Hi
A very easy question. Imagine the byte 0xFF (Or 11111111). I want to build a long (64 bits length) having this byte on the last 8 bits starting from the right. That is:
0000000....0000011111111
If a write long l = (long) b, then l is -1 (Or 111111...11111). Is there any way to do this? Thanks in advance.
> Hi
>
> A very easy question. Imagine the byte 0xFF (Or
> 11111111). I want to build a long (64 bits length)
> having this byte on the last 8 bits starting from the
> right. That is:
>
> 0000000....0000011111111
>
> If a write long l = (long) b, then l is -1 (Or
> 111111...11111). Is there any way to do this? Thanks
> in advance.
Keep the cast, and use bitwise and to mask off the most significant bits.
Kaj
> Thank you. It would be something like this?
>
> long l = (long) b | 0L
No
Your Question is not clear...can u make it a little bit clear so that i can help u..

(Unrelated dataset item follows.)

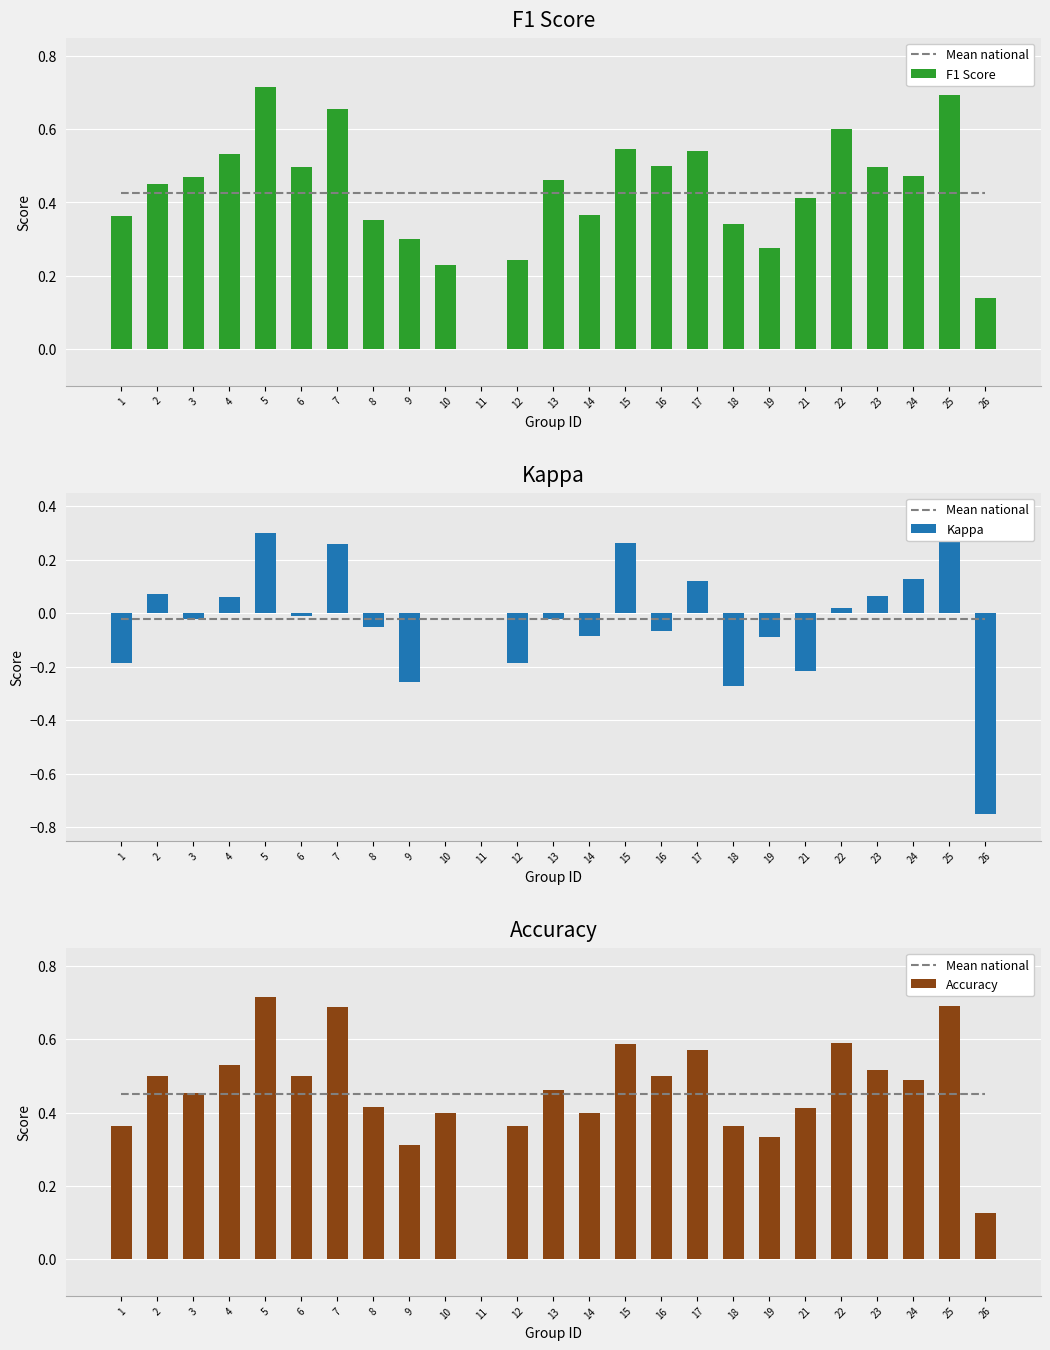

At which label does Kappa reach its peak?

25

How can OXFF is a byte...its decimal value is 255 and 0XFF is hexaDecimal representation if ypu use int instead of byte you will get correct answer...try it out in that way and let me know further queries
> byte b = (byte)0xff;
> long l = b;
> l &= 0xff;
This solution works but this is not what I am looking for. Imagine that you do not know the value of the byte. This byte is only a variable. And the purpose is to set this byte at the end of the long bit String, that is, the first 8 bits starting from the right. Any ideas?
> > byte b = (byte)0xff;
> > long l = b;
> > l &= 0xff;
>
> This solution works but this is not what I am looking
> for. Imagine that you do not know the value of the
> byte. This byte is only a variable. And the purpose
> is to set this byte at the end of the long bit
> String, that is, the first 8 bits starting from the
> right. Any ideas?
That's exactly what the code does. You should only change the value of b.
Kaj
OK. I think I have understood it. Now it works perfectly. Thanks a lot!